Masala bonds later lost popularity among foreign investors and were issued outside India in rupee denominations.
The Income Tax (IT) department is believed to have asked several bond issuers to confirm whether DBS is the “beneficiary” of the bonds or is receiving interest income from investments on behalf of other entities, people familiar with the matter told ET.
Indian tax authorities are scrutinizing DBS Bank’s 2019 masala bond investments. The Income Tax Department seeks confirmation of the beneficial interest and interest received. The study was conducted following the tax exemption period for interest on masala bonds. This investigation aims to ensure compliance with investment regulations and tax benefits. Details of the bond issuance and RBI application have been sought.
From September 2018 to the end of March 2019, interest for masala investors was exempted from tax. This was a government move to increase infrastructure funding without exposing borrowers to the risk of currency fluctuations.
When an offshore financial institution held a bond on behalf of a customer, the interest received from the security was required to pass to the ultimate beneficiary of the bond.

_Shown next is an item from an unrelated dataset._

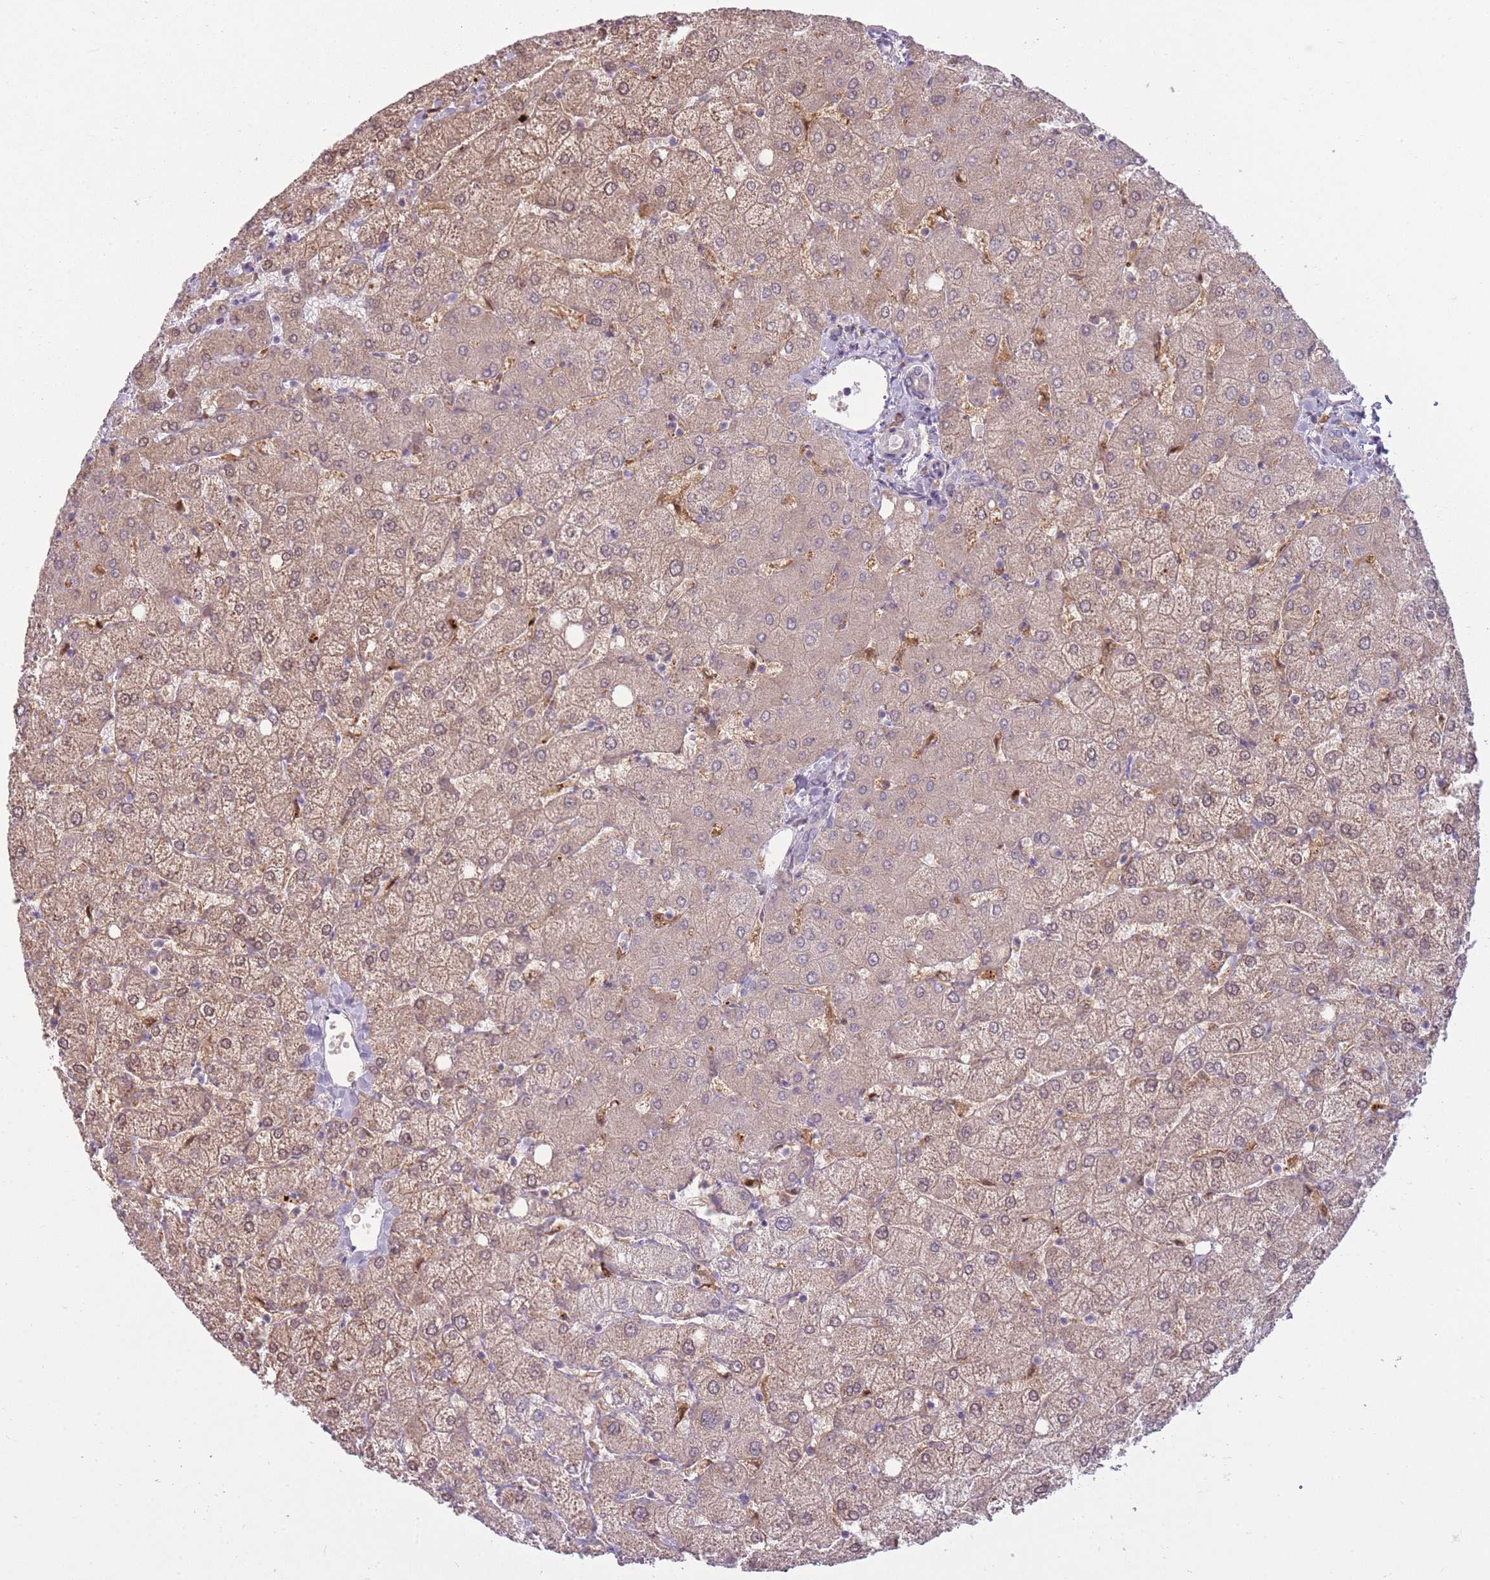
{"staining": {"intensity": "negative", "quantity": "none", "location": "none"}, "tissue": "liver", "cell_type": "Cholangiocytes", "image_type": "normal", "snomed": [{"axis": "morphology", "description": "Normal tissue, NOS"}, {"axis": "topography", "description": "Liver"}], "caption": "This is a micrograph of immunohistochemistry (IHC) staining of unremarkable liver, which shows no staining in cholangiocytes. (DAB (3,3'-diaminobenzidine) IHC visualized using brightfield microscopy, high magnification).", "gene": "LGALS9B", "patient": {"sex": "female", "age": 54}}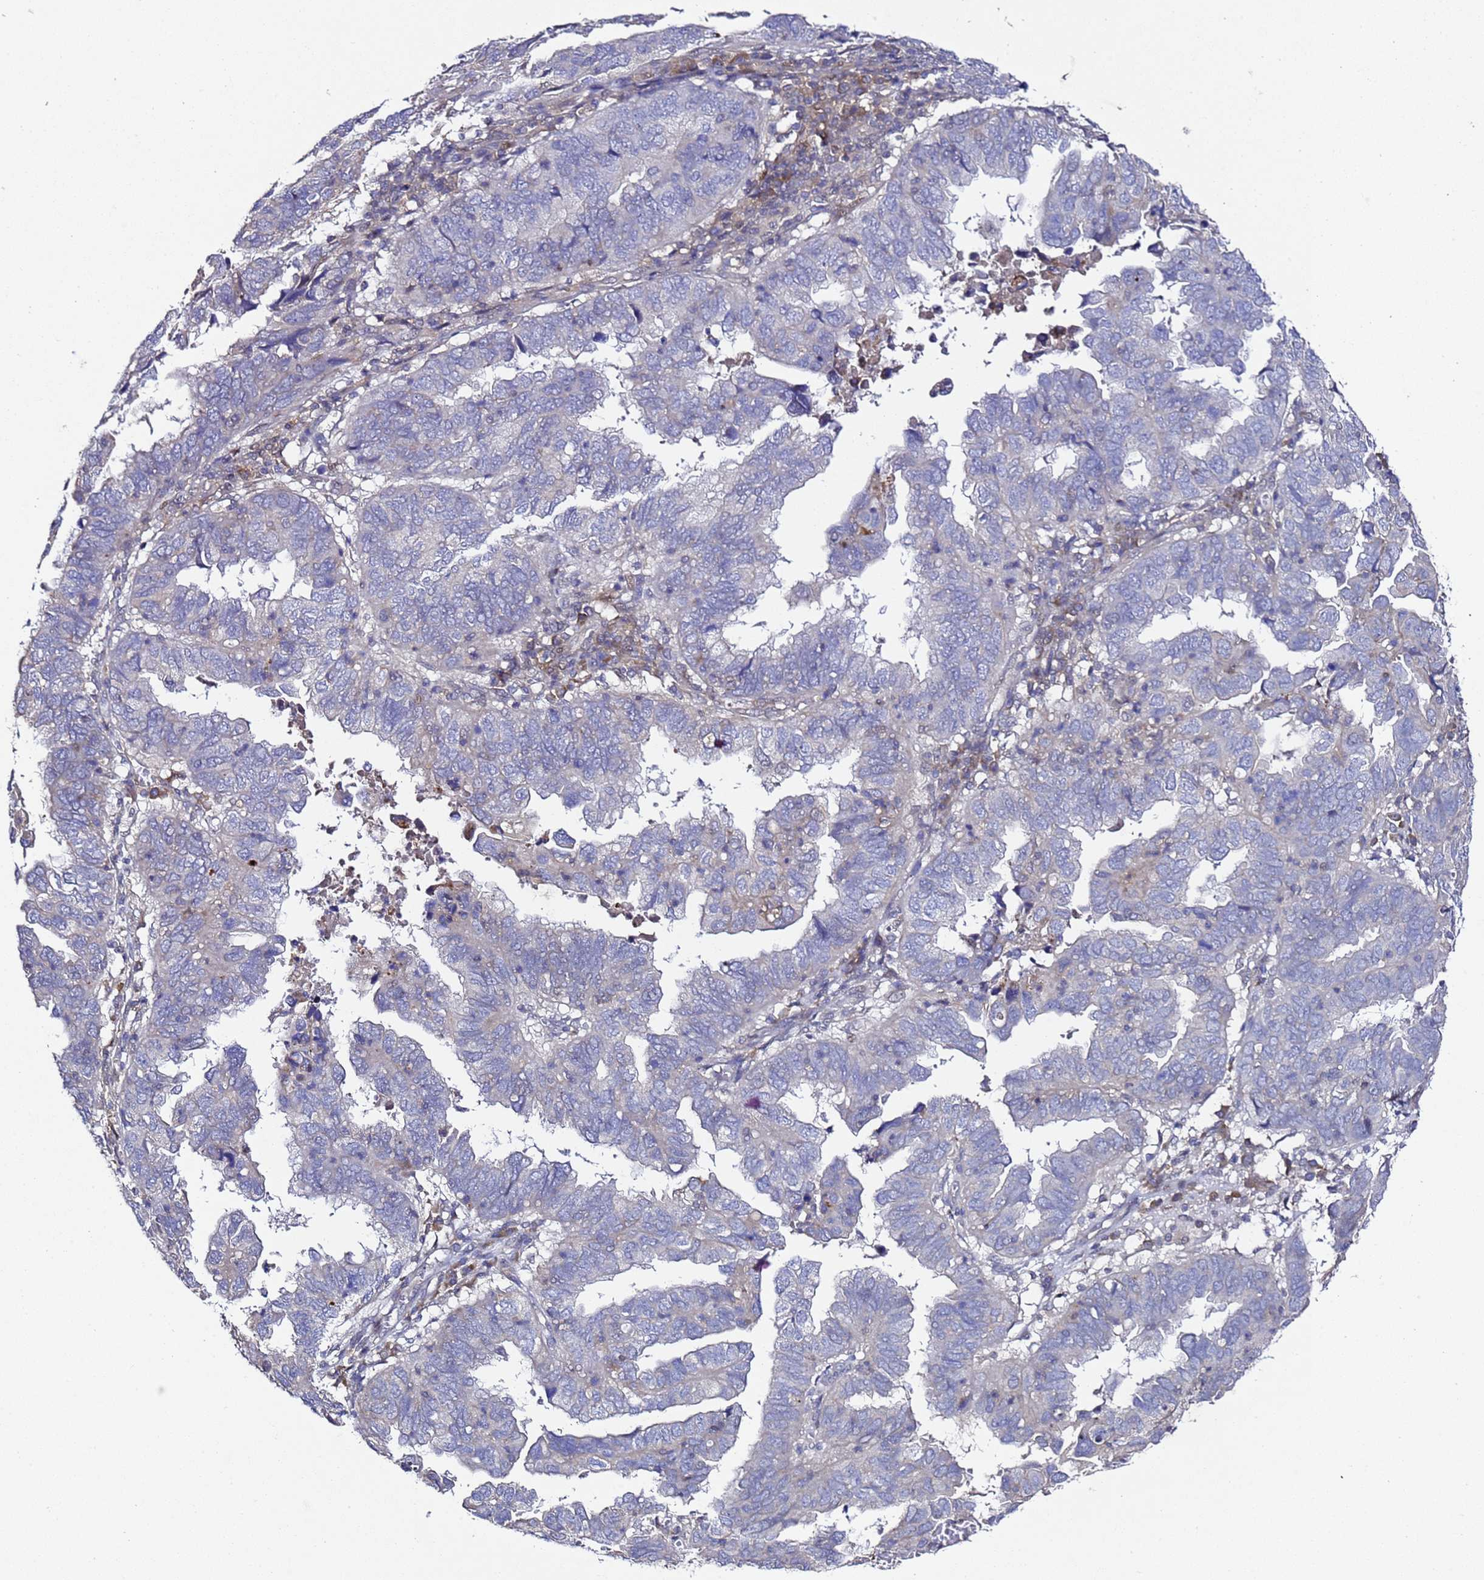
{"staining": {"intensity": "negative", "quantity": "none", "location": "none"}, "tissue": "endometrial cancer", "cell_type": "Tumor cells", "image_type": "cancer", "snomed": [{"axis": "morphology", "description": "Adenocarcinoma, NOS"}, {"axis": "topography", "description": "Uterus"}], "caption": "An image of human endometrial adenocarcinoma is negative for staining in tumor cells.", "gene": "ALG3", "patient": {"sex": "female", "age": 77}}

The list of non-resident investors eligible for Masala bonds included high-net-worth individuals and multilateral institutions such as ADB and IFC, as well as foreign pension funds, sovereign wealth funds, mutual funds, foreign banks and insurance companies. Such investors were required to be members of the Financial Action Task Force and residents of countries whose securities market regulators are members of the International Organization of Securities Commissions. A foreign investor who is registered as a Foreign Portfolio Investor (FPI) with the Securities and Exchange Board of India (Sebi) will meet almost all the conditions met by an accredited investor. However, although masalas are denominated in rupees and issued by Indian companies, they are issued overseas, so foreign investors other than FPIs may also invest in these papers. In this context, the IT department investigated whether DBS Singapore was a registered FPI at the time of the investment.

Tax office wants details on bank ownership and investment compliance
DBS India, which was the intermediary in the matter in 2019 and is a subsidiary of DBS Singapore, did not respond to queries from ET.
If a foreign entity eligible to invest in Masala bonds pools funds from asset management clients who are not eligible to purchase the bonds, it may attract the attention of tax authorities. Also, resident investors who bet on foreign securities under the Liberalized Remittance Scheme (LRS) are not allowed to invest in masala bonds. The LRS allows Indian residents to invest up to $250,000 annually in foreign assets and securities, but not in securities issued by companies in India.
The issuer in question was further asked by the I-T department whether the interest rate offered on the bond was within the approved limits. It also sought copies of the loan registration number obtained from the Reserve Bank of India (RBI) in connection with this transaction, and all mandatory submissions made to the RBI for withdrawal of funds and subsequent remittance of interest and principal each abroad.
If some of the conditions are not met, the tax authorities may question the tax benefits available to the investor. From March 2019, withholding tax (the amount withheld by issuers before remitting interest to non-resident investors) will be fixed at 5%.
Interest in masala bonds waned for a variety of reasons, but the withholding taxes were significantly lower than the taxes paid by other foreign investors on Indian debt instruments. For non-resident investors from countries that do not have a tax treaty with India, the rate was 20%. 15% and 7.5% from treaty jurisdictions such as Singapore and Mauritius respectively, and 10% from investors based in IFSC GIFT City.